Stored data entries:
**********

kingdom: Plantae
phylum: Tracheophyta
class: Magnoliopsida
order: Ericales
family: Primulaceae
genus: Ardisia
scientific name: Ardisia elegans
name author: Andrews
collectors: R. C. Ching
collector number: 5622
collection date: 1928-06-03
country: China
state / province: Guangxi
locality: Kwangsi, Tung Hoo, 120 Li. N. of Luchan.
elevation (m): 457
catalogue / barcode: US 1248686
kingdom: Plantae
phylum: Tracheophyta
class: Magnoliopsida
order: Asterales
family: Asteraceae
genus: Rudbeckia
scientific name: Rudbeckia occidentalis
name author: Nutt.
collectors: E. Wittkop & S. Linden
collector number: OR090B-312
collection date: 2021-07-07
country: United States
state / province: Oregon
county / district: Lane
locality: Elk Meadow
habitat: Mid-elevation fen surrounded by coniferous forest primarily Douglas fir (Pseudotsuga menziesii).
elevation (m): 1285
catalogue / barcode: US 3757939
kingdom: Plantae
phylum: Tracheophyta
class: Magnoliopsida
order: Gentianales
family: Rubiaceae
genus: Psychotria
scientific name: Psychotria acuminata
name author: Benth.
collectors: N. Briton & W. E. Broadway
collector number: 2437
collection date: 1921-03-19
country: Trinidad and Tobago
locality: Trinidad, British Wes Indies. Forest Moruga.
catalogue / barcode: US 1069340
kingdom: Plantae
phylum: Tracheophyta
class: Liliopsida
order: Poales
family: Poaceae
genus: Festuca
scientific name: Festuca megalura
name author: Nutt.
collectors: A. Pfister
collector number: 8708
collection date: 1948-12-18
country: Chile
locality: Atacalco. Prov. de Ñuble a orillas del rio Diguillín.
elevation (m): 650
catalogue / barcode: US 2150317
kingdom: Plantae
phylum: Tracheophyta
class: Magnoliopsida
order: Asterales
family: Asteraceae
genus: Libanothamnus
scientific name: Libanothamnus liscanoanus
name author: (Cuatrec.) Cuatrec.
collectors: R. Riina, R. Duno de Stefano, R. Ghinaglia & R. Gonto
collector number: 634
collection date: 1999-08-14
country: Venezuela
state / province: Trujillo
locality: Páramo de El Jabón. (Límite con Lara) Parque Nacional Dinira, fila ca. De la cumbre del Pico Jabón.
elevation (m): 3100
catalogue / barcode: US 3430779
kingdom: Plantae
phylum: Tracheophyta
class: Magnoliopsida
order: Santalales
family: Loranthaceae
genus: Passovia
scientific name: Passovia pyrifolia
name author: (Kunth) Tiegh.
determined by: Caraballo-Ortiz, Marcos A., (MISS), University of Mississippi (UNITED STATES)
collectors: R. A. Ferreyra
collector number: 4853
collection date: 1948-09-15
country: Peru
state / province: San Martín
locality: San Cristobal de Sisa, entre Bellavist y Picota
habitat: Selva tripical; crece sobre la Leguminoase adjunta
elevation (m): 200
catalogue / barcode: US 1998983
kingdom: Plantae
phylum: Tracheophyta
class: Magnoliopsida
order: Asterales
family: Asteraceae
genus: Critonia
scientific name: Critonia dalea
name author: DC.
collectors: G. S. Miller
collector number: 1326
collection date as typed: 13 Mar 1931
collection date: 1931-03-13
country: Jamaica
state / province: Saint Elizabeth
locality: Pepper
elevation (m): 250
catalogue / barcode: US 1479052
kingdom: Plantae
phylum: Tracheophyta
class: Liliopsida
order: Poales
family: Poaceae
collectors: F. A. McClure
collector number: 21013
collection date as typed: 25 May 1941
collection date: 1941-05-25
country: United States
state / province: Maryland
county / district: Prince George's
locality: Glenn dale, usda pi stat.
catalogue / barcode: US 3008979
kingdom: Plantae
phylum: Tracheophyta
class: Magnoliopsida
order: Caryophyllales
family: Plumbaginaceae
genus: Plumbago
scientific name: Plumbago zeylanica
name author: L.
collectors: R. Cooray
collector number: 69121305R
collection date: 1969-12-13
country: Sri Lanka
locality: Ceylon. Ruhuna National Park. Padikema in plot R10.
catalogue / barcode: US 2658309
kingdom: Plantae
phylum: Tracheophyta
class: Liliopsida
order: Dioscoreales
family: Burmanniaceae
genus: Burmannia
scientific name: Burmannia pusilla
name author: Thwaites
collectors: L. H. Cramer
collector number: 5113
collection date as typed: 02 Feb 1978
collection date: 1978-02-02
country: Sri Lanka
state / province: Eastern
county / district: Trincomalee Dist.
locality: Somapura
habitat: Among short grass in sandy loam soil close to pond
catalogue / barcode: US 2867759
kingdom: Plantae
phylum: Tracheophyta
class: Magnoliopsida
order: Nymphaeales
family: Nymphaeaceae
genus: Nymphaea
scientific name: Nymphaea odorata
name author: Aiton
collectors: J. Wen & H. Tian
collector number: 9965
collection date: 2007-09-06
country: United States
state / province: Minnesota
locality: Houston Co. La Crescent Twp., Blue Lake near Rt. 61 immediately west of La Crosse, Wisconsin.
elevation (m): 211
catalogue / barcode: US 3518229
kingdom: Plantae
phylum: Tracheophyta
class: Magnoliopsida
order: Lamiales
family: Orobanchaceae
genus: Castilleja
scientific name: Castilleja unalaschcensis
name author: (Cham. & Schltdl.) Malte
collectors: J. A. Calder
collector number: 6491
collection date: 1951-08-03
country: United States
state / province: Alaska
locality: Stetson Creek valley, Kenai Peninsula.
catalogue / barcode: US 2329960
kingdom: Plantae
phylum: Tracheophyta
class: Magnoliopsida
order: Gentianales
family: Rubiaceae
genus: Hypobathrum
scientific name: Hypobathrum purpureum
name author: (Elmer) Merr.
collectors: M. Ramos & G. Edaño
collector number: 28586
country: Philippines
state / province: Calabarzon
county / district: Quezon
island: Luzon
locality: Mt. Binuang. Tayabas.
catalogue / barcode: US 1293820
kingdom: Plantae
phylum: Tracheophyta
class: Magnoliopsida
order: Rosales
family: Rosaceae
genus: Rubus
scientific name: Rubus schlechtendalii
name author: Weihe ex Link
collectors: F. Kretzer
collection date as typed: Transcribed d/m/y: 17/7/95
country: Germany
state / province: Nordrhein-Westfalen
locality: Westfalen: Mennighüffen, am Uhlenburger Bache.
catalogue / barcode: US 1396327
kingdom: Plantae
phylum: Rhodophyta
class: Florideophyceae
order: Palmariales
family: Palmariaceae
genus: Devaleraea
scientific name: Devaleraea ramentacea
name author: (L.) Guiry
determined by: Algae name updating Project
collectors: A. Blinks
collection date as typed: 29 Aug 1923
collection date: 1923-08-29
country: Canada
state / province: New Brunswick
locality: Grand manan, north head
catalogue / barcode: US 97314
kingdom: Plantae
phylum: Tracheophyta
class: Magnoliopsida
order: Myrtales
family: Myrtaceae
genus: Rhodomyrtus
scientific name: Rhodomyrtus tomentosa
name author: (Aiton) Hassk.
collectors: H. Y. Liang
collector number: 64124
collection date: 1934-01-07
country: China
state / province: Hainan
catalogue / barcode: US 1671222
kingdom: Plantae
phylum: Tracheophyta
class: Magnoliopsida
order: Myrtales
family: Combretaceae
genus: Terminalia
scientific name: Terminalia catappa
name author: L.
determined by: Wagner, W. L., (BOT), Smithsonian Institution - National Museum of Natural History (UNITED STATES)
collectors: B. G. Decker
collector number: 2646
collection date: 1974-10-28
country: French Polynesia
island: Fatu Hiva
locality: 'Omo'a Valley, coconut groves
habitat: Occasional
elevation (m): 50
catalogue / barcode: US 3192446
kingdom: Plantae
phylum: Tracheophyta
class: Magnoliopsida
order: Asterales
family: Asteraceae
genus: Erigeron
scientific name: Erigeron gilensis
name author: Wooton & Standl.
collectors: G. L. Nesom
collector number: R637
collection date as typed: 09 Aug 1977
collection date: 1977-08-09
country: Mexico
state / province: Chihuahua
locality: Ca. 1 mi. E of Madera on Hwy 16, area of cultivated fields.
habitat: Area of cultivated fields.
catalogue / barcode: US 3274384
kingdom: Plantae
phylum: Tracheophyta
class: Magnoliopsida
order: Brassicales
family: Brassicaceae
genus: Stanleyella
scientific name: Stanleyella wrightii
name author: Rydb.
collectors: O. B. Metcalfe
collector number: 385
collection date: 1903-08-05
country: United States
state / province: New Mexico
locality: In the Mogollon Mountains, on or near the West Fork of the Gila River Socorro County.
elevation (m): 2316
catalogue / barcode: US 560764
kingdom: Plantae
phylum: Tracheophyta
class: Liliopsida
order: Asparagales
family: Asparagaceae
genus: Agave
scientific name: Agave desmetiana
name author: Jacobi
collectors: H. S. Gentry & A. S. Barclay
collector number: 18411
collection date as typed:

**********

Could you recast the part of the listing starting with the line with "order: Santalales" and going on through the line with "locality: San Cristobal" as a two-column CSV with the columns field and value? Give one row per line, put each of the two entries in its own quoted field, and change any line breaks to spaces.

RESPONSE:
field,value
"order:","Santalales"
"family:","Loranthaceae"
"genus:","Passovia"
"scientific name:","Passovia pyrifolia"
"name author:","(Kunth) Tiegh."
"determined by:","Caraballo-Ortiz, Marcos A., (MISS), University of Mississippi (UNITED STATES)"
"collectors:","R. A. Ferreyra"
"collector number:","4853"
"collection date:","1948-09-15"
"country:","Peru"
"state / province:","San Martín"
"locality:","San Cristobal de Sisa, entre Bellavist y Picota"